[PROVIDED INFORMATION Boundary: Start]

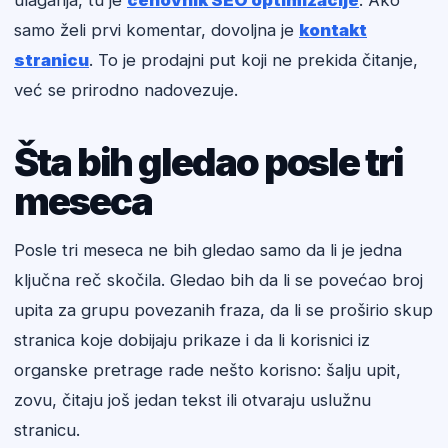
ulaganja, tu je
cenovnik SEO optimizacije
. Ako
samo želi prvi komentar, dovoljna je
kontakt
stranicu
. To je prodajni put koji ne prekida čitanje,
već se prirodno nadovezuje.
Šta bih gledao posle tri
meseca
Posle tri meseca ne bih gledao samo da li je jedna
ključna reč skočila. Gledao bih da li se povećao broj
upita za grupu povezanih fraza, da li se proširio skup
stranica koje dobijaju prikaze i da li korisnici iz
organske pretrage rade nešto korisno: šalju upit,
zovu, čitaju još jedan tekst ili otvaraju uslužnu
stranicu.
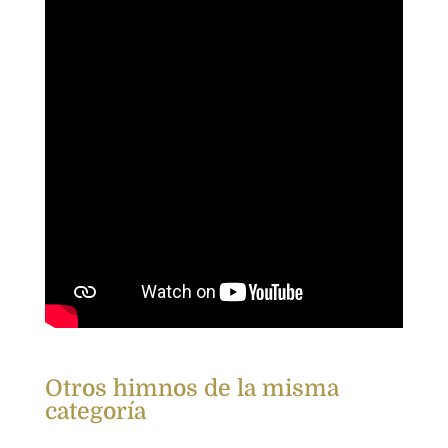
Otros himnos de la misma
categoría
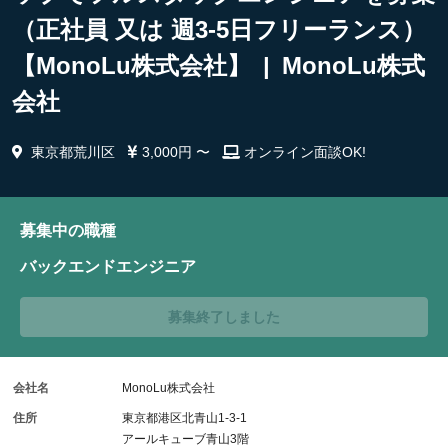
（正社員 又は 週3-5日フリーランス）
【MonoLu株式会社】 | MonoLu株式
会社
東京都荒川区
3,000円 〜
オンライン面談OK!
募集中の職種
バックエンドエンジニア
募集終了しました
会社名
MonoLu株式会社
住所
東京都港区北青山1-3-1
アールキューブ青山3階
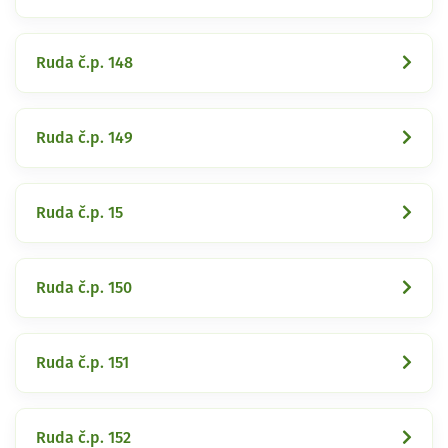
Ruda č.p. 148
Ruda č.p. 149
Ruda č.p. 15
Ruda č.p. 150
Ruda č.p. 151
Ruda č.p. 152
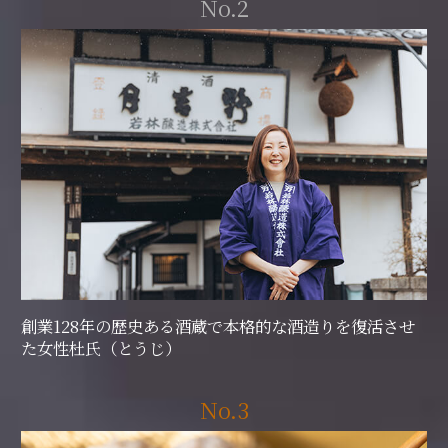
No.2
創業128年の歴史ある酒蔵で本格的な酒造りを復活させ
た女性杜氏（とうじ）
No.3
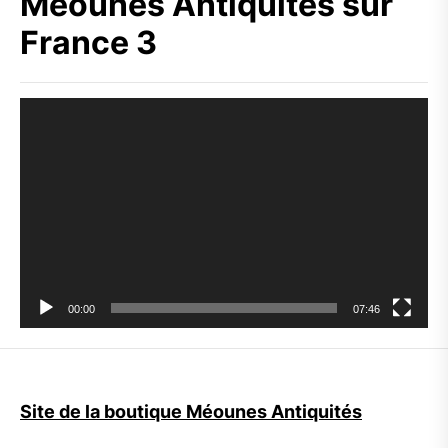
Méounes Antiquités sur
France 3
Lecteur
vidéo
00:00
07:46
Site de la boutique Méounes Antiquités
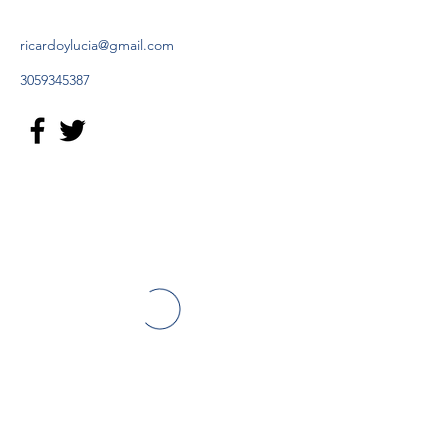
ricardoylucia@gmail.com
3059345387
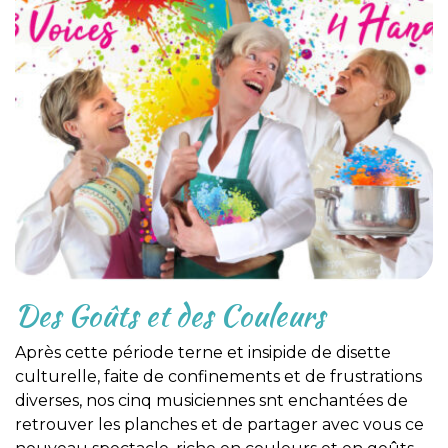
Des Goûts et des Couleurs
Après cette période terne et insipide de disette
culturelle, faite de confinements et de frustrations
diverses, nos cinq musiciennes snt enchantées de
retrouver les planches et de partager avec vous ce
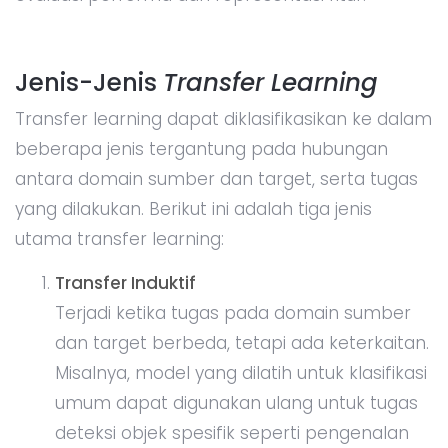
Jenis-Jenis
Transfer Learning
Transfer learning dapat diklasifikasikan ke dalam
beberapa jenis tergantung pada hubungan
antara domain sumber dan target, serta tugas
yang dilakukan. Berikut ini adalah tiga jenis
utama transfer learning:
Transfer Induktif
Terjadi ketika tugas pada domain sumber
dan target berbeda, tetapi ada keterkaitan.
Misalnya, model yang dilatih untuk klasifikasi
umum dapat digunakan ulang untuk tugas
deteksi objek spesifik seperti pengenalan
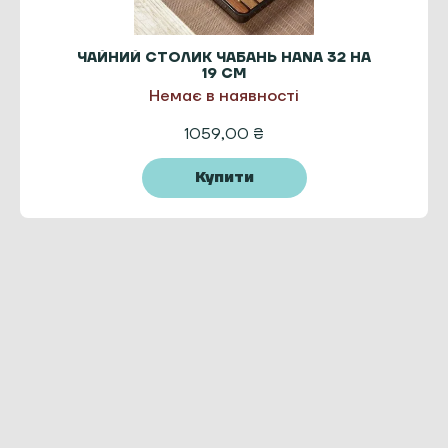
ЧАЙНИЙ СТОЛИК ЧАБАНЬ HANA 32 НА
19 СМ
Немає в наявності
1059,00
₴
Купити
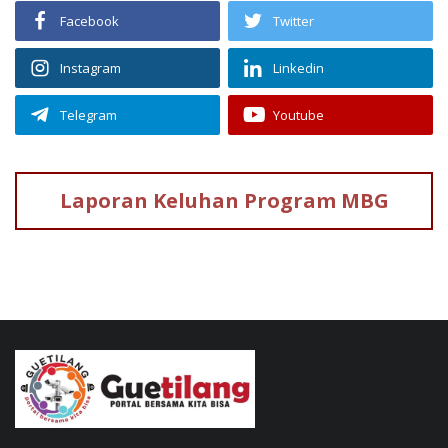
Facebook
Twitter
Instagram
Linkedin
Telegram
Youtube
Laporan Keluhan
Program MBG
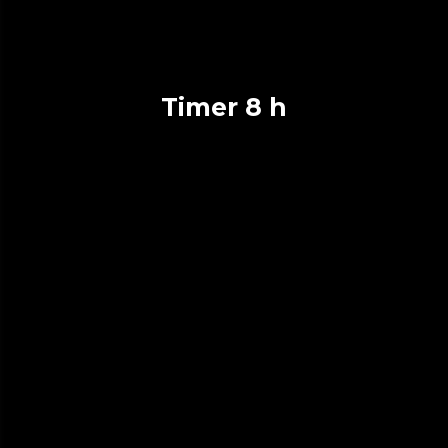
Timer 8 h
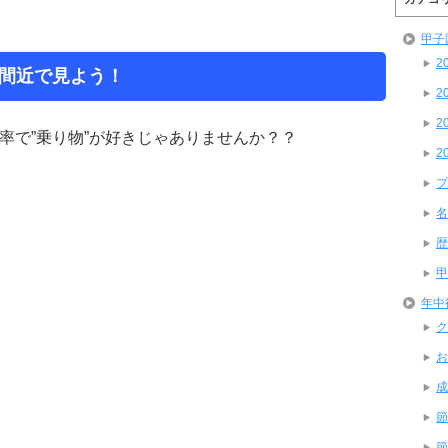
甲子
2
間近で見よう！
2
2
率で”乗り物”が好きじゃありませんか？？
2
プ
名
歴
甲
年中
ク
お
成
節
節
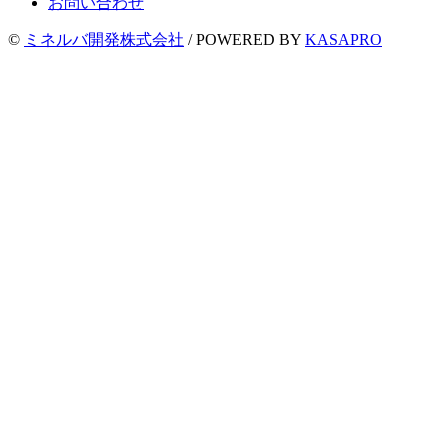
お問い合わせ
©
ミネルバ開発株式会社
/
POWERED BY
KASAPRO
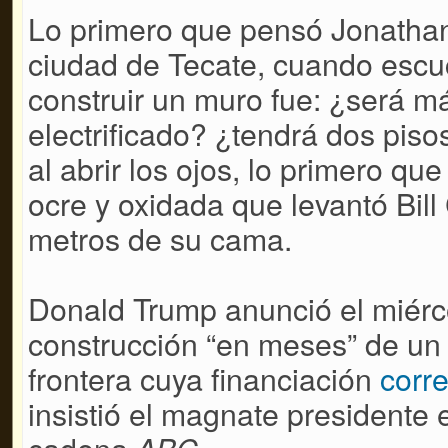
Lo primero que pensó Jonathan
ciudad de Tecate, cuando esc
construir un muro fue: ¿será m
electrificado? ¿tendrá dos piso
al abrir los ojos, lo primero que
ocre y oxidada que levantó Bill
metros de su cama.
Donald Trump anunció el miérc
construcción “en meses” de un 
frontera cuya financiación
corr
insistió el magnate presidente 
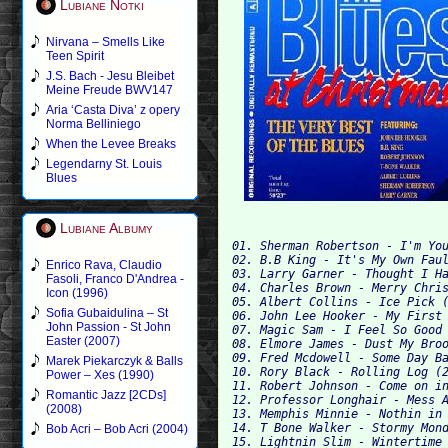
Lubiane Notki
Nirvana – Smells Like
Teen Spirit
J.S. Bach - Jesu Bleibet
Meine Freude BWV147
Aria ‘Casta Diva’ z opery
Norma Belliniego
When the Levee Breaks
Legendarny St. Louis
Blues
Lubiane Albumy
01. Sherman Robertson - I'm You
02. B.B King - It's My Own Faul
Enrico Rava, Claudio
03. Larry Garner - Thought I Ha
Fasoli, Franco D'Andrea -
04. Charles Brown - Merry Chris
Icon (1996)
05. Albert Collins - Ice Pick (
Sofia Gubaidulina – St
06. John Lee Hooker - My First 
John Passion - St John
07. Magic Sam - I Feel So Good 
Easter (2007)
08. Elmore James - Dust My Broo
09. Fred Mcdowell - Some Day Ba
Marek Piekarczyk & Balls
10. Rory Black - Rolling Log (2
Power – Xes (1990)
11. Robert Johnson - Come on in
Romantic Jazz [2CDs]
12. Professor Longhair - Mess A
(2008)
13. Memphis Minnie - Nothin in 
14. T Bone Walker - Stormy Mond
Bob Acri – Bob Acri (2004)
15. Lightnin Slim - Wintertime 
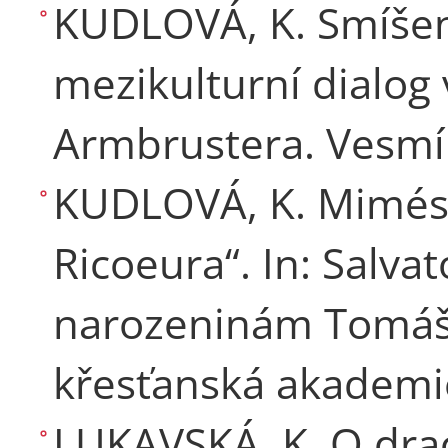
KUDLOVÁ, K. Smíšen
mezikulturní dialog
Armbrustera. Vesmír
KUDLOVÁ, K. Mimésis
Ricoeura“. In: Salva
narozeninám Tomáše
křesťanská akademie
LUKAVSKÁ, K. O dra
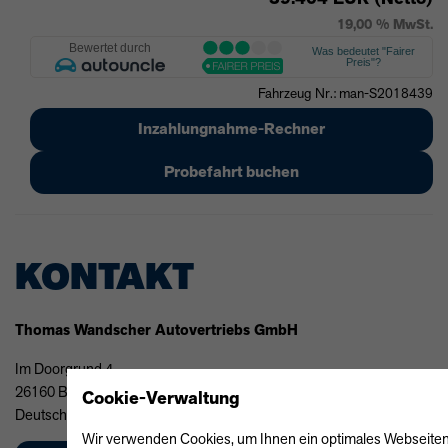
19,00 % MwSt.
Fahrzeug Nr.: man-S2018439
Inzahlungnahme-Rechner
Probefahrt buchen
KONTAKT
Thomas Wandscher Autovertriebs GmbH
Im Doorgrund 4
26160 Bad Zwischenahn
Cookie-Verwaltung
Deutschland
Wir verwenden Cookies, um Ihnen ein optimales Webseiten-Er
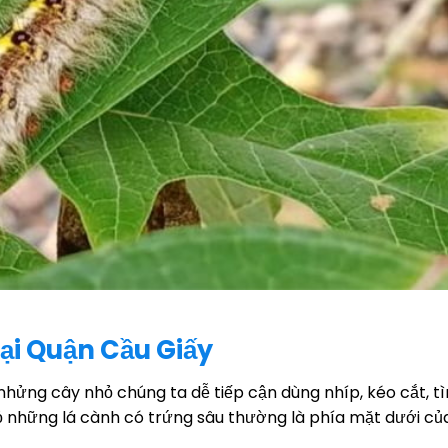
ại Quận Cầu Giấy
 nhửng cây nhỏ chúng ta dễ tiếp cận dùng nhíp, kéo cắt, t
 những lá cành có trứng sâu thường là phía mặt dưới của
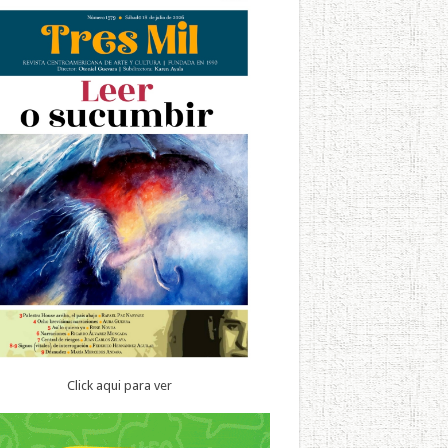
Click aqui para ver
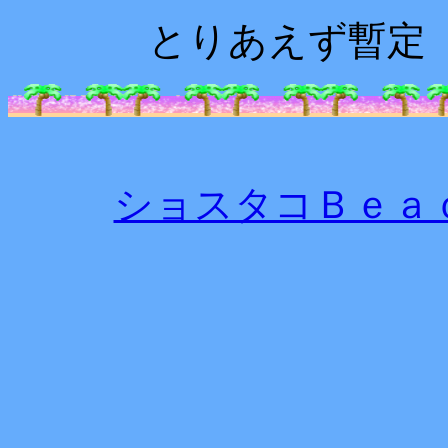
とりあえず暫定
ショスタコＢｅａ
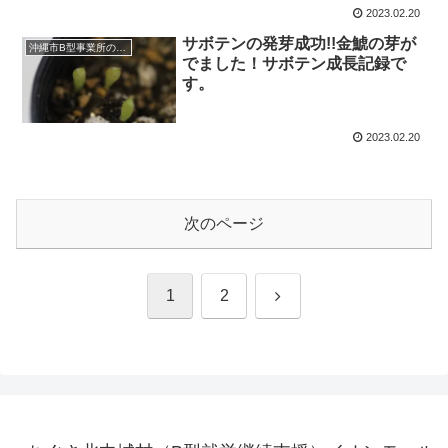
2023.02.20
サボテンの発芽成功!!金鯱の芽が
沖縄市B型事業所のお仕事
でました！サボテン成長記録で
す。
2023.02.20
次のページ
次
1
2
へ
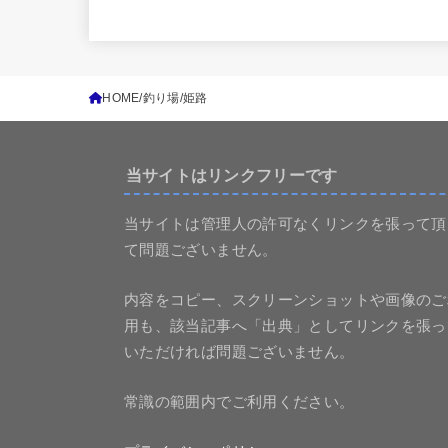
HOME
釣り場
姫路
当サイトはリンクフリーです
当サイトは管理人の許可なくリンクを張って頂
て問題ございません。
内容をコピー、スクリーンショットや画像のご
用も、該当記事へ「出典」としてリンクを張っ
いただければ問題ございません。
常識の範囲内でご利用ください。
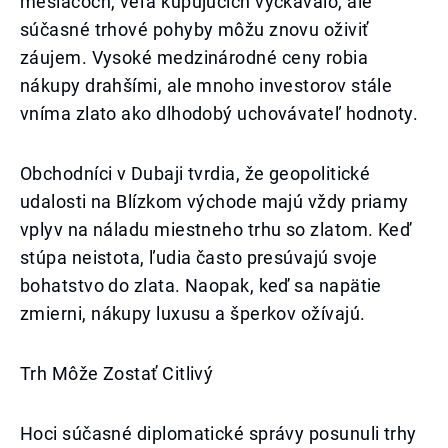
mesiacoch, veľa kupujúcich vyčkávalo, ale
súčasné trhové pohyby môžu znovu oživiť
záujem. Vysoké medzinárodné ceny robia
nákupy drahšími, ale mnoho investorov stále
vníma zlato ako dlhodobý uchovávateľ hodnoty.
Obchodníci v Dubaji tvrdia, že geopolitické
udalosti na Blízkom východe majú vždy priamy
vplyv na náladu miestneho trhu so zlatom. Keď
stúpa neistota, ľudia často presúvajú svoje
bohatstvo do zlata. Naopak, keď sa napätie
zmierni, nákupy luxusu a šperkov ožívajú.
Trh Môže Zostať Citlivý
Hoci súčasné diplomatické správy posunuli trhy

[PROVIDED INFORMATION Boundary: End]

Output the entries above exactly, without their pictures.

SOLUTION FOR THIS EXERCISE.
ulaganja, tu je
cenovnik SEO optimizacije
. Ako
samo želi prvi komentar, dovoljna je
kontakt
stranicu
. To je prodajni put koji ne prekida čitanje,
već se prirodno nadovezuje.
Šta bih gledao posle tri
meseca
Posle tri meseca ne bih gledao samo da li je jedna
ključna reč skočila. Gledao bih da li se povećao broj
upita za grupu povezanih fraza, da li se proširio skup
stranica koje dobijaju prikaze i da li korisnici iz
organske pretrage rade nešto korisno: šalju upit,
zovu, čitaju još jedan tekst ili otvaraju uslužnu
stranicu.
Otros himnos de la misma
categoría
（正社員 又は 週3-5日フリーランス）
【MonoLu株式会社】 | MonoLu株式
会社
東京都荒川区
3,000円 〜
オンライン面談OK!
募集中の職種
バックエンドエンジニア
募集終了しました
会社名
MonoLu株式会社
住所
東京都港区北青山1-3-1
アールキューブ青山3階
Ruda č.p. 148
Ruda č.p. 149
Ruda č.p. 15
Ruda č.p. 150
Ruda č.p. 151
Ruda č.p. 152
No.2
創業128年の歴史ある酒蔵で本格的な酒造りを復活させ
た女性杜氏（とうじ）
No.3
Méounes Antiquités sur
France 3
Lecteur
vidéo
00:00
07:46
Site de la boutique Méounes Antiquités
ricardoylucia@gmail.com
3059345387
Des Goûts et des Couleurs
Après cette période terne et insipide de disette
culturelle, faite de confinements et de frustrations
diverses, nos cinq musiciennes snt enchantées de
retrouver les planches et de partager avec vous ce
Jenis-Jenis
Transfer Learning
Transfer learning dapat diklasifikasikan ke dalam
beberapa jenis tergantung pada hubungan
antara domain sumber dan target, serta tugas
yang dilakukan. Berikut ini adalah tiga jenis
utama transfer learning:
Transfer Induktif
Terjadi ketika tugas pada domain sumber
dan target berbeda, tetapi ada keterkaitan.
Misalnya, model yang dilatih untuk klasifikasi
umum dapat digunakan ulang untuk tugas
deteksi objek spesifik seperti pengenalan
ЧАЙНИЙ СТОЛИК ЧАБАНЬ HANA 32 НА
19 СМ
Немає в наявності
1059,00
₴
Купити
Facebook
Twitter
Instagram
Linkedin
Telegram
Youtube
Laporan Keluhan
Program MBG
Timer 8 h
甲子
2
間近で見よう！
2
2
率で”乗り物”が好きじゃありませんか？？
2
プ
名
歴
甲
年中
ク
お
成
節
節
お問い合わせ
©
ミネルバ開発株式会社
/
POWERED BY
KASAPRO
Lo primero que pensó Jonathan
ciudad de Tecate, cuando esc
construir un muro fue: ¿será m
electrificado? ¿tendrá dos piso
al abrir los ojos, lo primero que
ocre y oxidada que levantó Bill
metros de su cama.
Donald Trump anunció el miérc
construcción “en meses” de un 
frontera cuya financiación
corr
insistió el magnate presidente 
Lubiane Notki
Nirvana – Smells Like
Teen Spirit
J.S. Bach - Jesu Bleibet
Meine Freude BWV147
Aria ‘Casta Diva’ z opery
Norma Belliniego
When the Levee Breaks
Legendarny St. Louis
Blues
Lubiane Albumy
01. Sherman Robertson - I'm You
02. B.B King - It's My Own Faul
Enrico Rava, Claudio
03. Larry Garner - Thought I Ha
Fasoli, Franco D'Andrea -
04. Charles Brown - Merry Chris
Icon (1996)
05. Albert Collins - Ice Pick (
Sofia Gubaidulina – St
06. John Lee Hooker - My First 
John Passion - St John
07. Magic Sam - I Feel So Good 
Easter (2007)
08. Elmore James - Dust My Broo
09. Fred Mcdowell - Some Day Ba
Marek Piekarczyk & Balls
10. Rory Black - Rolling Log (2
Power – Xes (1990)
11. Robert Johnson - Come on in
Romantic Jazz [2CDs]
12. Professor Longhair - Mess A
(2008)
13. Memphis Minnie - Nothin in 
14. T Bone Walker - Stormy Mond
Bob Acri – Bob Acri (2004)
15. Lightnin Slim - Wintertime 
KUDLOVÁ, K. Smíšen
mezikulturní dialog
Armbrustera. Vesmír
KUDLOVÁ, K. Mimésis
Ricoeura“. In: Salva
narozeninám Tomáše
křesťanská akademie
LUKAVSKÁ, K. O dra
19,00 % MwSt.
Fahrzeug Nr.: man-S2018439
Inzahlungnahme-Rechner
Probefahrt buchen
KONTAKT
Thomas Wandscher Autovertriebs GmbH
Im Doorgrund 4
26160 Bad Zwischenahn
Cookie-Verwaltung
Deutschland
Wir verwenden Cookies, um Ihnen ein optimales Webseiten-Er
ại Quận Cầu Giấy
 nhửng cây nhỏ chúng ta dễ tiếp cận dùng nhíp, kéo cắt, t
 những lá cành có trứng sâu thường là phía mặt dưới của
Click aqui para ver
とりあえず暫定
ショスタコＢｅａ
2023.02.20
サボテンの発芽成功!!金鯱の芽が
沖縄市B型事業所のお仕事
でました！サボテン成長記録で
す。
2023.02.20
次のページ
次
1
2
へ
HOME
釣り場
姫路
当サイトはリンクフリーです
当サイトは管理人の許可なくリンクを張って頂
て問題ございません。
内容をコピー、スクリーンショットや画像のご
用も、該当記事へ「出典」としてリンクを張っ
いただければ問題ございません。
常識の範囲内でご利用ください。
mesiacoch, veľa kupujúcich vyčkávalo, ale
súčasné trhové pohyby môžu znovu oživiť
záujem. Vysoké medzinárodné ceny robia
nákupy drahšími, ale mnoho investorov stále
vníma zlato ako dlhodobý uchovávateľ hodnoty.
Obchodníci v Dubaji tvrdia, že geopolitické
udalosti na Blízkom východe majú vždy priamy
vplyv na náladu miestneho trhu so zlatom. Keď
stúpa neistota, ľudia často presúvajú svoje
bohatstvo do zlata. Naopak, keď sa napätie
zmierni, nákupy luxusu a šperkov ožívajú.
Trh Môže Zostať Citlivý
Hoci súčasné diplomatické správy posunuli trhy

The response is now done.